Required task 1: Write out the entries word for word, starting with the line that contains "form h=4 m=35." and going on through the last line of the entries. Leave the pictures out of your copy.
Required task 2: Extend the piece on Holly Roberts and her narrative collages, picking up right after its final sentence.

Excerpted passage:
==================================================
Holly Roberts, who will be teaching an eight-week Penland workshop beginning in March, is a painter and a photographer. Her work with paint tends toward color and layers, while her photographs often highlight everyday patterns and textures in black and white—the branches of trees against the sky, the coiled springs of a mattress, the pebbly surface of a paved driveway. But her real work is in combining the two into narrative collages.

Holly’s collages speak to specific memories, thoughts, or individuals, and she can elaborate on the stories behind each. There’s the yellow collage of a cowboy, for example, loosely inspired by her husband’s grandfather in his ranch hand days out in Texas and New Mexico, or the aqua and dull red image of three faces inside separate houses that deals with the growing rifts between siblings as they age.

On the surface, some elements of these stories are obvious—the cowboy boots, the human features, the three peaked roofs. But deeper inspection draws out more depth from the constructed layers. The cowboy’s belt buckle is pasted from a photograph of a bird’s nest, and the squiggling “bones” that run the length of his body are the branches of trees. In the collage of houses, there are recognizable shapes, but others draw questions—are those hands reaching up from the bottom, or roots? Is the sky filled with clouds, or are those thought bubbles brimming with the unsaid words between siblings?

 

paint and cut photograph collage
Holly Roberts, “Family Trouble,” 11 x 12 inches

 

There’s a directness to these pieces that belies their depth and consideration. What first appears playful or happenstance is the result of careful arranging, rearranging, testing, and experimenting. Holly understands her materials as language and has gained the fluency to communicate through them on an immediate, elemental level.

The short video below is an illuminating view into her creative process in the studio:

 

 

This spring, we are thrilled to welcome Holly back to Penland to share her approach to narrative collage with our community. She and her students will go in-depth with the possibilities of paint mixed with other media during her concentration The Perfect Union: Paint, Collage & Transfers. The workshop will run March 11 – May 4, 2018, and registration is open now. Students can expect eight weeks of investigation, exploration, questions, and camaraderie.
==================================================
Available records:
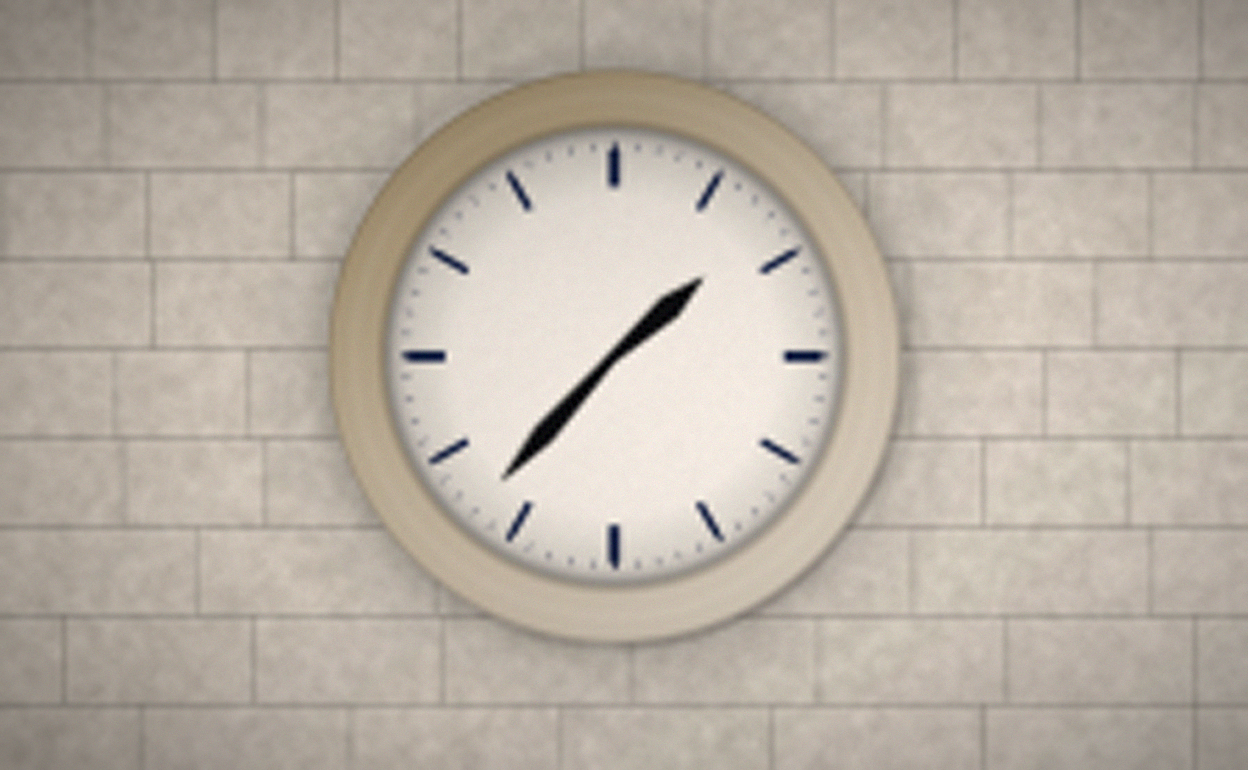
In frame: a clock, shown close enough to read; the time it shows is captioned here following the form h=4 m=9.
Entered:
h=1 m=37
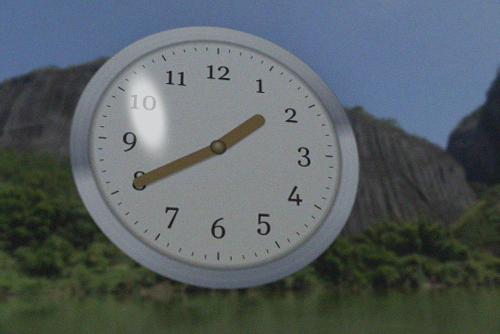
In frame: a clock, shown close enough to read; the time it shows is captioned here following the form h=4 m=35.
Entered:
h=1 m=40
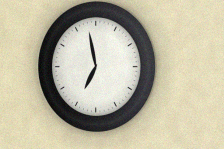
==================================================
Answer 1:
In frame: a clock, shown close enough to read; the time it shows is captioned here following the form h=4 m=35.
Entered:
h=1 m=40

Answer 2:
 

Holly Roberts, “Snake Truck,” 24 x 30 inches

 

The Perfect Union: Paint, Collage & Transfers

Holly Robert—Students will begin the process of combining media by experimenting with different ways of applying paint. Painted surfaces will serve as the core of the images to follow and will guide students in forming these images. Students will experiment with transfer processes, gluing and adhesive techniques, and using their own source material to build images onto their painted surfaces. The workshop will stress investigation, exploration, and risk in an attempt to marry disparate media such as print, text, photographs, and any other material students want to use. All levels. Studio fee: $170. Code S00D

Studio artist; teaches nationally and internationally; two NEA fellowships; monographs of her work published by Nazraeli Press and Friends of Photography; collections: Art Institute of Chicago, Center for Creative Photography (AZ), San Francisco Museum of Modern Art, Museum of Fine Art Houston, Los Angeles Museum of Contemporary Art.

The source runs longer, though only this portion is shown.